6 Ways to Get the Most Out of Your Call Tracking Reports

As competition increases online and via mobile, getting the most out of call data and the leads they bring in is imperative. After all, it’s usually much easier to sell to someone when you are on the phone with them, as opposed to sending them an email. Here are some ways to help you take that next step toward analyzing your phone call tracking data instead of simply reporting on it:

  1. Take advantage of every call tracking system feature
  2. Make phone call analysis part of your digital marketing process
  3. Update your lead records in real-time
  4. Eliminate short call lengths
  5. Use tags and lead scoring
  6. Consider integrating a lead predictive tool

1. How to take advantage of call tracking system features

Start out by making sure you are taking advantage of all of the features within the specific call tracking system that your business uses.

Call recording is probably the biggest feature that can help you with call analysis. Recording the leads that come in via phone can be helpful for a number of reasons, most importantly posterity and evaluation of your call data. There are instances where not recording phone calls is the right business decision, but that just means you may have to adapt your process to help yourself in the long run (see #3 below).

Other features such as call whisper can be turned on to alert the call recipient that the lead came from a specific marketing source (note that call whispers don’t work with automated IVR systems). You can also set up automated email alerts to trigger a next step and analyze call recording data.

2. Why you should make phone call analytics part of your process

The reality is that you need to make call data analysis part of your process. You probably already do some quick analysis with form submissions to separate leads from spam, so just adapt to the new norm with phone calls as well.

Create a call tracking report that allows you to differentiate between quality phone calls and spammy ones, such that you can track your progress in terms of improved lead-generating quality over time.

As marketers, many of us get lost in the reporting stage because those numbers look better. The reality is that we are being judged on the outcome of the leads so we need to do our best to track leads through the funnel as best as possible.

3. Why you should update your call data records in real-time

Have the person that handles the inbound leads and phone calls also keep tabs on which calls are received via tracking numbers versus those that are not and update your records in real-time. This at least helps you cut out robocalls, sales calls, wrong phone numbers, and people that use Google instead of typing in your URL. Add some fields to your CRM, bookmark your call tracking tool login, create some tagging to be able to sort the calls, rate the calls, etc.

If you get into the habit of doing that after each call and making it part of the process instead of an additional process then it becomes habitual, quick, and easy. For those that have a CRM with API import abilities, that can speed this process up greatly to meet your needs as most call tracking tools have that ability.

4. Why your call tracking shouldn’t track short call lengths

If you want to cut down on the number of calls you receive, you can cut out call lengths shorter than a specific time frame.

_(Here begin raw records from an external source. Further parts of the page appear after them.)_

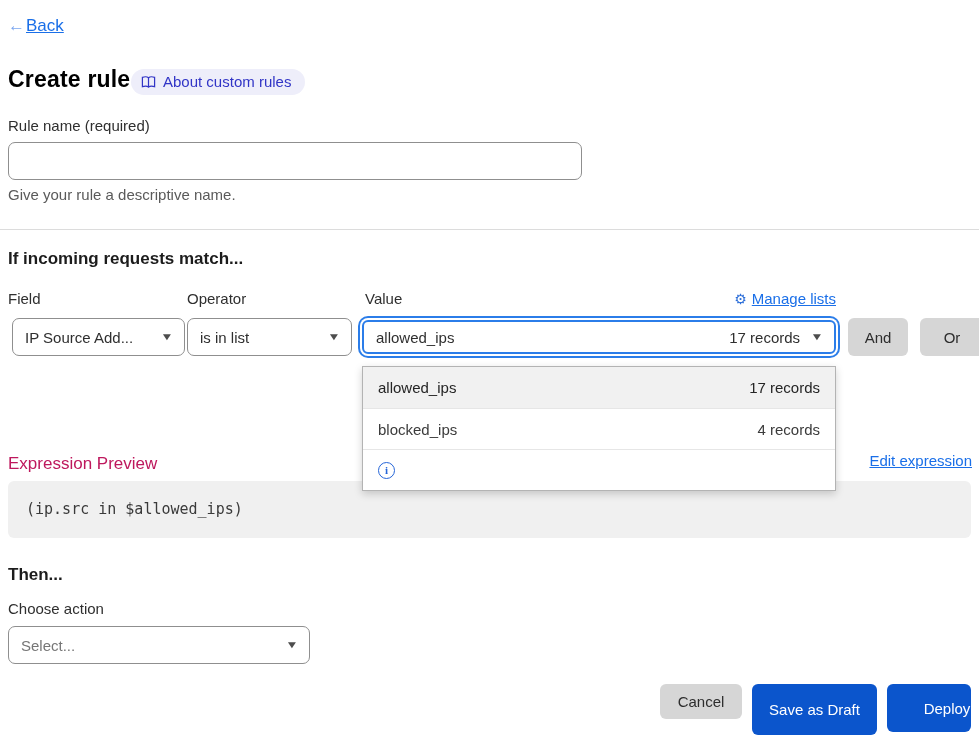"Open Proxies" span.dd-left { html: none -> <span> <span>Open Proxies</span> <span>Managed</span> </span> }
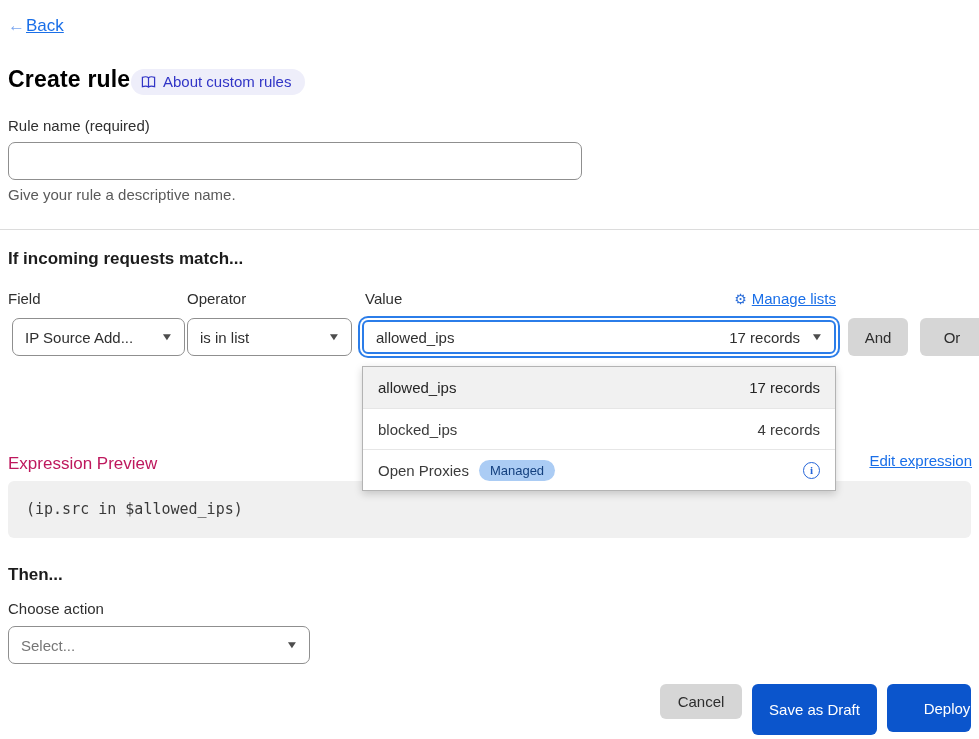"Save as Draft" .save-draft-btn { font-weight: none -> bold; height: 51px -> 39px }
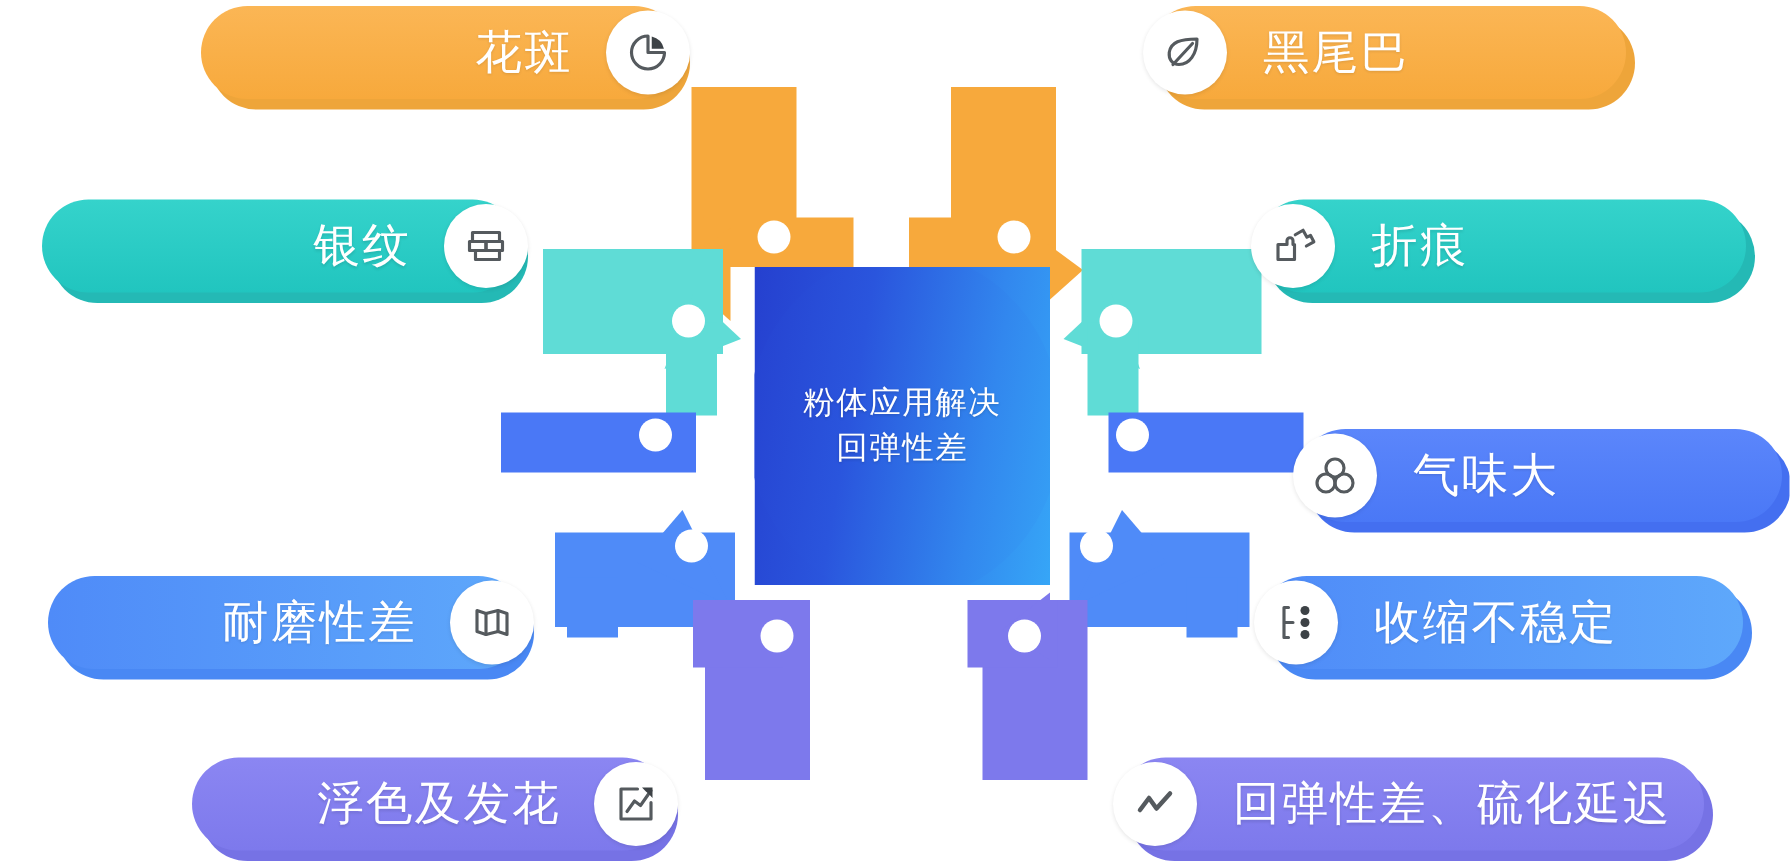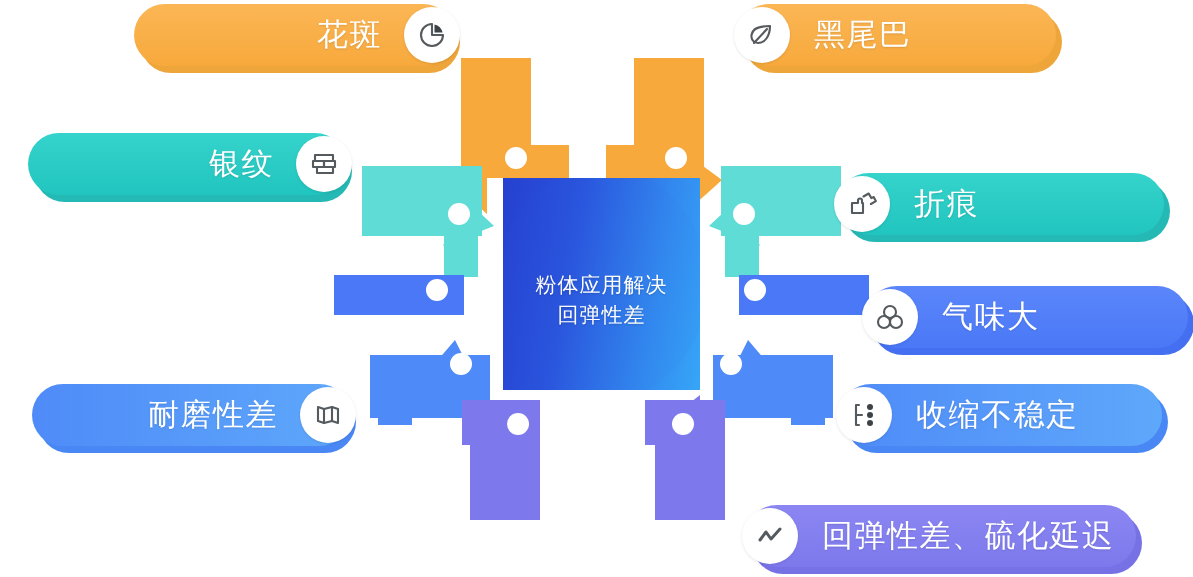"黑尾巴" div.pill { left: 738px -> 766px }
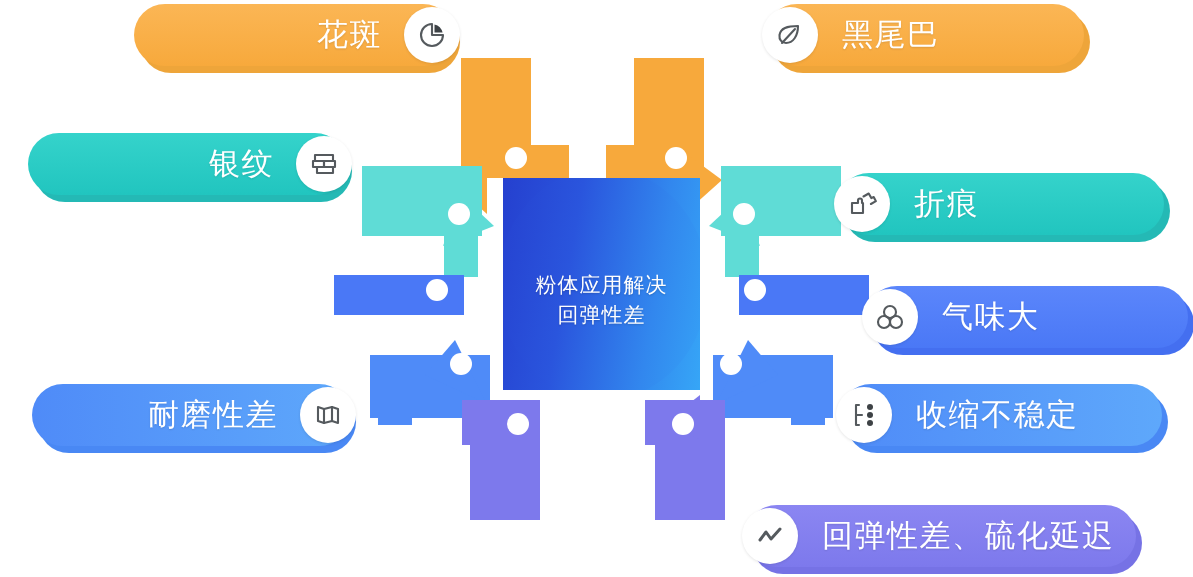"折痕" div.pill { margin-top: 40px -> none }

For example, if your IVR system takes at least 20 seconds before someone is connected to a live person, it makes perfect sense to exclude calls under 20 seconds when tracking phone calls since you know those aren’t leads.

5. Why you should use tags and lead scoring with call tracking

Tagging the leads you receive and utilizing lead scoring can be incredibly helpful when it comes to future forecasting and analysis. However, lead tagging and scoring need to be fully incorporated into your process in order to be effective.

Not every company can implement the same process based on the volume of phone calls. That is why you may want to consider various ways of internally tagging the calls; for example, Leads vs. Sales Calls vs. Forwarded Internally and so on. You can also implement your own rudimentary lead scoring numbers to help you prioritize which calls you are going to listen to or further analyze.

6. Why you should consider a predictive analysis tool when call tracking

Many call tracking systems have some sort of predictive analysis tool or can be paired with a secondary tool.

Based on the words used, length of call, back-and-forth nature of the conversation, etc., these tools can suggest whether or not the calls were conversations vs. abandoned calls vs. wrong numbers. At that point, if you are listening to all of the call recordings you have at least narrowed down the call log dramatically, similar to #4.

In the end, these are simply some ways to help you save time and get to more meaningful data that can help us make better-informed decisions.

The outcome of these efforts can be tremendous: attributing better value to each channel’s marketing efforts, learning about conversion rates online vs. offline, improving the lead generation and sales process, as well as improving the customer service channel. Not only that, but it will also make you look good to your boss because you are able to create better forecasting models for growth potential.